Leia a íntegra da carta:

Prezado

Dr. Noam Chomsky

e demais signatários

“O legado é pesado e o tempo foi curto”

Em relação ao manifesto divulgado pelo jornal Socialist Resistance, segundo o qual o PT estaria sinalizando para a esquerda mundial que “perdeu a sua orgulhosa tradição de democracia, de pluralismo e tolerância”, gostaria de esclarecer o que segue.

Os senhores sabem que para ser tolerante é preciso saber o que é intolerável. E no PT, hoje como sempre, o debate é livre e as posições partidárias são construídas a partir do choque de idéias. Engana-se no entanto quem pensa que o PT é uma academia ou um grêmio recreativo. Pelo contrário, é um partido que muito se orgulha de sua democracia interna e também de sua unidade de ação.

Para tanto, ao longo da história, o PT sempre assegurou o mais amplo debate interno, seguido da compreensão de que a posição aprovada pela maioria seria obrigatoriamente a posição do partido. Foi assim em nossos primórdios, quando em 1985 a base do partido decidiu que seus deputados não iriam comparecer ao colégio eleitoral que elegeria Tancredo Neves, por via indireta, presidente da República. O PT tinha, na época, apenas oito deputados, três desobedeceram a decisão do partido. Os três foram expulsos.

Em 1993, Luiza Erundina, ilustre ex-prefeita da cidade de São Paulo, a maior autoridade pública até então eleita pelo PT, aceitou entrar no governo do presidente Itamar Franco, como ministra da administração, contra a posição expressa do Diretório Nacional. Foi punida com uma suspensão do partido enquanto continuasse no posto. O PT não confunde, portanto, democracia interna com falta de coluna vertebral. Se hoje somos a principal força política do Brasil é porque tivemos o mérito de combinar democracia interna com a defesa da democracia como valor universal e com a compreensão de que não existe partido sem unidade de ação. Liberdade de opinião sempre, não estado fugaz de avacalhação.

Para nós, a liberdade não é como o mar aparentemente sem limites. A liberdade em partidos democráticos como o nosso é a partilha e a aceitação coletivas dos limites. O PT não é um país, ele é parte do sistema político de um país que é pluripartidário. Provavelmente, nossos dissidentes, tradicionalmente partidários de punições exemplares dentro partido, sonham com a barbárie de um partido único. O PT prefere a pluralidade.
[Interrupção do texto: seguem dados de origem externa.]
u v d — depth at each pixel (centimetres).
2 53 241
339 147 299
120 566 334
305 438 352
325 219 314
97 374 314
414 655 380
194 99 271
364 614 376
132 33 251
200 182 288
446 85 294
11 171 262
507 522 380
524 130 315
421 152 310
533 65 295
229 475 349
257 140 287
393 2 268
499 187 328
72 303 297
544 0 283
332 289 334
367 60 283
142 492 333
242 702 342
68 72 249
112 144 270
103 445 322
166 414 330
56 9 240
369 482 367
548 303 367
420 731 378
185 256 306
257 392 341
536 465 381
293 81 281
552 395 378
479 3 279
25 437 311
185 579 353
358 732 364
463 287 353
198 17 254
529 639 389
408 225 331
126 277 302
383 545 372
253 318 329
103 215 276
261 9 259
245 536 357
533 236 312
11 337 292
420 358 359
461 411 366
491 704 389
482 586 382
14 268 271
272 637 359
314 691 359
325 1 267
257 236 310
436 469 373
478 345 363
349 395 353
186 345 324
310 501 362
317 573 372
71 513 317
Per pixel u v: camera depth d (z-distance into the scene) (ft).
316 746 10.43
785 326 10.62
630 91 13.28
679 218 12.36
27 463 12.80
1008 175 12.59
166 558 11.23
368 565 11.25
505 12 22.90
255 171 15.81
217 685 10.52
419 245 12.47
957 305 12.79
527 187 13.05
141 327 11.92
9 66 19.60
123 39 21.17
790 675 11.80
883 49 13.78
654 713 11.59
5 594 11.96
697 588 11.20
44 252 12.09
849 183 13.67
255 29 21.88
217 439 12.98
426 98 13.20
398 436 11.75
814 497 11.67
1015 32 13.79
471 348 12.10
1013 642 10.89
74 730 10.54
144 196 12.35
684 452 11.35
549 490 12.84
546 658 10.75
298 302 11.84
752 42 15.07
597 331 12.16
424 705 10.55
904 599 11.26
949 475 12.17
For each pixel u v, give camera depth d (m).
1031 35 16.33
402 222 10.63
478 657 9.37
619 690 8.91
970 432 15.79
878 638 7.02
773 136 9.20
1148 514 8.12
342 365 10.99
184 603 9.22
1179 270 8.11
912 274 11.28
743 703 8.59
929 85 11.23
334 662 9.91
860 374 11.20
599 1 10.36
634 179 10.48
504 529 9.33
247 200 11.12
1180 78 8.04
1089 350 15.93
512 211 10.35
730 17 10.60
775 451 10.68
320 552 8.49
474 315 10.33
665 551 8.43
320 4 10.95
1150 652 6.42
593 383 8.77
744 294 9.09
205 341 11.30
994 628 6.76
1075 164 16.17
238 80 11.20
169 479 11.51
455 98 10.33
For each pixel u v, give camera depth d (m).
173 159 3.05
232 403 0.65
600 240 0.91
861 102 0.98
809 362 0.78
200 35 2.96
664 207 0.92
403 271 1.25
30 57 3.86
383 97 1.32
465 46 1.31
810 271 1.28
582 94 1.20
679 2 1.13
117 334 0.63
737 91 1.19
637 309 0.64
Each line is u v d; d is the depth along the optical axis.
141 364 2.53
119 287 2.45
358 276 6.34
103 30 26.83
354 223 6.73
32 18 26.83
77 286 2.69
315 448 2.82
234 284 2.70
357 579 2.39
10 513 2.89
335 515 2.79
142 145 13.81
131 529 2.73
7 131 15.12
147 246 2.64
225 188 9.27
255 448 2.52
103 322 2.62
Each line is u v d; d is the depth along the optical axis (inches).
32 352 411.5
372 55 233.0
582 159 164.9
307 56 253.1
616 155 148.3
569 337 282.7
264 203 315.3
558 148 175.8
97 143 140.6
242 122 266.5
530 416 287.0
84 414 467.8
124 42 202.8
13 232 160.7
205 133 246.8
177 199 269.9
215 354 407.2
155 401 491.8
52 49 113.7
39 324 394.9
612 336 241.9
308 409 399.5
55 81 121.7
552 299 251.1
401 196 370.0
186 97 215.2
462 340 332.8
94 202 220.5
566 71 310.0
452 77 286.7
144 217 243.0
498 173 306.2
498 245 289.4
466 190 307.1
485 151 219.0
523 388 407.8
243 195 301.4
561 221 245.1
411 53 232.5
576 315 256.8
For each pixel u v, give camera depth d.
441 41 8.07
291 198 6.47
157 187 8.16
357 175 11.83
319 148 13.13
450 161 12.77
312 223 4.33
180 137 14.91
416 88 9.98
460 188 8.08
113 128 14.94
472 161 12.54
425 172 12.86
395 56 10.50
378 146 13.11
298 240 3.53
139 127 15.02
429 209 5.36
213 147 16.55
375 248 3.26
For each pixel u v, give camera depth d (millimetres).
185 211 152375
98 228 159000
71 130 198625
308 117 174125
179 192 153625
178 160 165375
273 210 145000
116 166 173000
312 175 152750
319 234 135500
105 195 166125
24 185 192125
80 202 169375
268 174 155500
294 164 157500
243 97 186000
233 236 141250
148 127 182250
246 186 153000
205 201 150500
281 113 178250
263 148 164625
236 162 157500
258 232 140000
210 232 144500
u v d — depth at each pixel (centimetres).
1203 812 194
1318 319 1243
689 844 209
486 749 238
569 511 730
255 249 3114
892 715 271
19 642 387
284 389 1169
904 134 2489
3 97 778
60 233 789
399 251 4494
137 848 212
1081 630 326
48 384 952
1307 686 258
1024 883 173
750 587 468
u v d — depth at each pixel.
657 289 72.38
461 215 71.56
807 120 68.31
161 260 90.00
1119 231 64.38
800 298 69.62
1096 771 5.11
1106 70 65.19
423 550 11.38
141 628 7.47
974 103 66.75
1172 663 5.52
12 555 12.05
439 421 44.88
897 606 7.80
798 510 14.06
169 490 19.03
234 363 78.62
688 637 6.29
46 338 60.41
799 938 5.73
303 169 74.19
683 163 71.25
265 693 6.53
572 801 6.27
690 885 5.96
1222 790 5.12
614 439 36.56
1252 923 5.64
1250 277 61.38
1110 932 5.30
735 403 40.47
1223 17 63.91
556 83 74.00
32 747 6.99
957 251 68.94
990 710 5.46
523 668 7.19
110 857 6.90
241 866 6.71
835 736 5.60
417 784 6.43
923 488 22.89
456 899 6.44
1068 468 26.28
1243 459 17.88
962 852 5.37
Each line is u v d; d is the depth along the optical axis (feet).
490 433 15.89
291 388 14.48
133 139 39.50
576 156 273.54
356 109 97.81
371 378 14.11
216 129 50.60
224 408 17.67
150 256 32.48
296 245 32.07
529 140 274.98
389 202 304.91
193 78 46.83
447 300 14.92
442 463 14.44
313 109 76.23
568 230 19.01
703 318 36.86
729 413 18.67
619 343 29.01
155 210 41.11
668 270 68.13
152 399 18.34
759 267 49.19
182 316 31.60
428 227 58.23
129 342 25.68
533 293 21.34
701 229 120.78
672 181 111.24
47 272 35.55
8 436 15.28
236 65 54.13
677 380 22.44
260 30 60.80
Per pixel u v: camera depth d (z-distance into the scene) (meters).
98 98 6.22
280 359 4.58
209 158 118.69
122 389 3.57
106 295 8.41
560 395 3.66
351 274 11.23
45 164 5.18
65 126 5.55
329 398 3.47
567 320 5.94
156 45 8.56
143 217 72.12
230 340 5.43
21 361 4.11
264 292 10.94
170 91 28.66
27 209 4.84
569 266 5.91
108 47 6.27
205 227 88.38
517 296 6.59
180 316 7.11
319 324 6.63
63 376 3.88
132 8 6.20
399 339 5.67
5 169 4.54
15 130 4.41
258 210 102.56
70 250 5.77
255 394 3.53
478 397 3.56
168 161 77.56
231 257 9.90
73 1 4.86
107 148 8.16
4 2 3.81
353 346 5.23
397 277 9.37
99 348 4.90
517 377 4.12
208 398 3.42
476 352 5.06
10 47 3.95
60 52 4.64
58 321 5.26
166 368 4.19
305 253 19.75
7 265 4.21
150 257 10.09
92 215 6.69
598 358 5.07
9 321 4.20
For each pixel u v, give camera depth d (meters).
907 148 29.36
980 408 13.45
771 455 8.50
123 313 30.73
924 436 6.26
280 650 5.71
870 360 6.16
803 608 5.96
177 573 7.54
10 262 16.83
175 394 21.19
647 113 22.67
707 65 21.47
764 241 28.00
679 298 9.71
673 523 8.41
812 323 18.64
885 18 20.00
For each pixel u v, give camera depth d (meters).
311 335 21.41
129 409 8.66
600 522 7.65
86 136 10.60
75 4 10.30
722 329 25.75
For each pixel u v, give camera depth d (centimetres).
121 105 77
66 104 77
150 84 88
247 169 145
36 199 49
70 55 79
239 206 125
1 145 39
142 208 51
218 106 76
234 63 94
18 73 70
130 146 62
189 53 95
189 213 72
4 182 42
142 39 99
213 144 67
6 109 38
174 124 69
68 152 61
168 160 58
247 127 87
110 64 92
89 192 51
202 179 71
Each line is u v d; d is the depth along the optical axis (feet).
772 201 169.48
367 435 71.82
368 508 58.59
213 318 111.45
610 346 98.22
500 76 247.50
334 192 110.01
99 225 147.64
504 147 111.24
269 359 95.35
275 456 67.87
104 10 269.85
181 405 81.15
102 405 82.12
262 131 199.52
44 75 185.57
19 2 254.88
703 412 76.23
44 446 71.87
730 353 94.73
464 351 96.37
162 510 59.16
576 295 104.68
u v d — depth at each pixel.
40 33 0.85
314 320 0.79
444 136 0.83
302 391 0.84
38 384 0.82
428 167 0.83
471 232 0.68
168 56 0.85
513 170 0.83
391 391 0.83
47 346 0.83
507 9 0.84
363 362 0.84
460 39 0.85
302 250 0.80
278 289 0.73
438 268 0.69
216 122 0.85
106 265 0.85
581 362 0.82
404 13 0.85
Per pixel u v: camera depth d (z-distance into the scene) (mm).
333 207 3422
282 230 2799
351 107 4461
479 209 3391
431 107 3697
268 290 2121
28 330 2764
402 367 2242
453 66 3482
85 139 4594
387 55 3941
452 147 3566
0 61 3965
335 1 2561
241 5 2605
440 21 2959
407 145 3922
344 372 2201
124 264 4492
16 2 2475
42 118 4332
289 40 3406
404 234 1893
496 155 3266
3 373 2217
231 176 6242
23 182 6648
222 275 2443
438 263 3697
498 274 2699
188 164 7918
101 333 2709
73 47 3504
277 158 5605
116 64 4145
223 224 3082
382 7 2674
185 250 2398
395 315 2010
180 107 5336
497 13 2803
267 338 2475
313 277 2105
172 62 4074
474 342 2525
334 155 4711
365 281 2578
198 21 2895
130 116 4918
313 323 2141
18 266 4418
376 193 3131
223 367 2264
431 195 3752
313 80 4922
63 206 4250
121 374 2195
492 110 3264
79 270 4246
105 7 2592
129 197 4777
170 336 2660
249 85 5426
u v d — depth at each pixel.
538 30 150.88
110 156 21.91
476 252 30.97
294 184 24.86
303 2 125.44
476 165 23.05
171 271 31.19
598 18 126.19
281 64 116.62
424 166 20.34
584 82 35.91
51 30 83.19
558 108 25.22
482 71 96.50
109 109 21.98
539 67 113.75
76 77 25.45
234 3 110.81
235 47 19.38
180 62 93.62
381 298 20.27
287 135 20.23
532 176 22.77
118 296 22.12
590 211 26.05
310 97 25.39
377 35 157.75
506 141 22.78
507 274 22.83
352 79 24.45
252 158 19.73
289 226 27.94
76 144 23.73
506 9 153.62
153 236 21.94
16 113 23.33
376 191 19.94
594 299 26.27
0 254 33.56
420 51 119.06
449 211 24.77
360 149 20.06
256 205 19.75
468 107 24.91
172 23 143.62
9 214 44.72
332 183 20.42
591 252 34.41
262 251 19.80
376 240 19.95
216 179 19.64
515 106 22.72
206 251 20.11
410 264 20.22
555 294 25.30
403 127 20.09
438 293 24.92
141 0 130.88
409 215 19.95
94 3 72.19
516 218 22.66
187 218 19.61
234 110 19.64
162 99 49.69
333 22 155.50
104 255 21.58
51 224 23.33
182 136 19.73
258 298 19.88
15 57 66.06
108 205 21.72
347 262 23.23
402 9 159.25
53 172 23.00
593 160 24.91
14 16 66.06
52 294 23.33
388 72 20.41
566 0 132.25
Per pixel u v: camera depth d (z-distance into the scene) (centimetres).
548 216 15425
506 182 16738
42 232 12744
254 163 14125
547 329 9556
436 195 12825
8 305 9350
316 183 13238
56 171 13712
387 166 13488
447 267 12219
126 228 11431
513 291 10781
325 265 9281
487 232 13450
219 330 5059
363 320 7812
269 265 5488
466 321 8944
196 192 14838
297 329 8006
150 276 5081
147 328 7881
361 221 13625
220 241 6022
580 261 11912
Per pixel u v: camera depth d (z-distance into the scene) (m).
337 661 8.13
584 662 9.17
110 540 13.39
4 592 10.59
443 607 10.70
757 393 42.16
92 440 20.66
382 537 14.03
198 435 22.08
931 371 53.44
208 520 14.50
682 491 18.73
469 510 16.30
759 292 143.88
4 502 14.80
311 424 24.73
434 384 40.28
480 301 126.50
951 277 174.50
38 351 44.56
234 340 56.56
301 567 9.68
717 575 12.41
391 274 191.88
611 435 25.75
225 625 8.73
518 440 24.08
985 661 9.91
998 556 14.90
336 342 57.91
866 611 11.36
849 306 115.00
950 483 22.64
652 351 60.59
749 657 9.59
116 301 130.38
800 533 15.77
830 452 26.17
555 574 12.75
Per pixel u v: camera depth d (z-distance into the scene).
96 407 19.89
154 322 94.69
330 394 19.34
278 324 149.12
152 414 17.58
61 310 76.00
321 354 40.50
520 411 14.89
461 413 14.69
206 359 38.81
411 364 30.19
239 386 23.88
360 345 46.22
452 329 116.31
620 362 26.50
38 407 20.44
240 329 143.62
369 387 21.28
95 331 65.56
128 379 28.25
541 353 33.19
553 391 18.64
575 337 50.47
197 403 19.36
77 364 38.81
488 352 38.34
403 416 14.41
Consideramos que é malicioso e calunioso tentar confundir o funcionamento de um partido transparente e democrático com o ambiente político vigente sob a ditadura. É natural que fique no PT quem concorde com nossas políticas. Como é natural que, num país dirigido pelo PT, todos tenham o direito de fundar os seus próprios partidos. Mas não é leal ficar dentro do PT para combatê-lo sistematicamente, se auto-intitulando guardiões da virtude petista. Nesse sentido, os expulsos de 1985 foram corretos. Em lugar de usarem as punições para se apresentar como vítimas, filiaram-se a outros partidos.

Os quatro parlamentares atualmente passíveis de expulsão estão claramente tentando se passar por vítimas, quando em verdade são agressores da unidade interna, embora tenham todo o direito de expressar suas opiniões, dentro e fora do PT, como vêm fazendo. Preferem oferecer uma oposição tão míope quanto desleal à política do governo do PT. Talvez porque não tenham propostas a fazer nas circunstâncias atuais da política brasileira, investem cegamente apenas no desgaste do partido perante a opinião pública. Felizmente sem sucesso. Eles vivem a vertigem da liberdade sem responsabilidade, amaldiçoando as dificuldades e quem as enfrenta.

É importante ressaltar que a emenda constitucional da previdência, já aprovada na Câmara, e em fase adiantada de tramitação no Senado, nada tem a ver com pressões do FMI. É um imperativo de justiça social e deriva de projeto adotado pelo PT há mais de 10 anos, que visa criar uma previdência básica universal e abre a possibilidade de previdência complementar para todos.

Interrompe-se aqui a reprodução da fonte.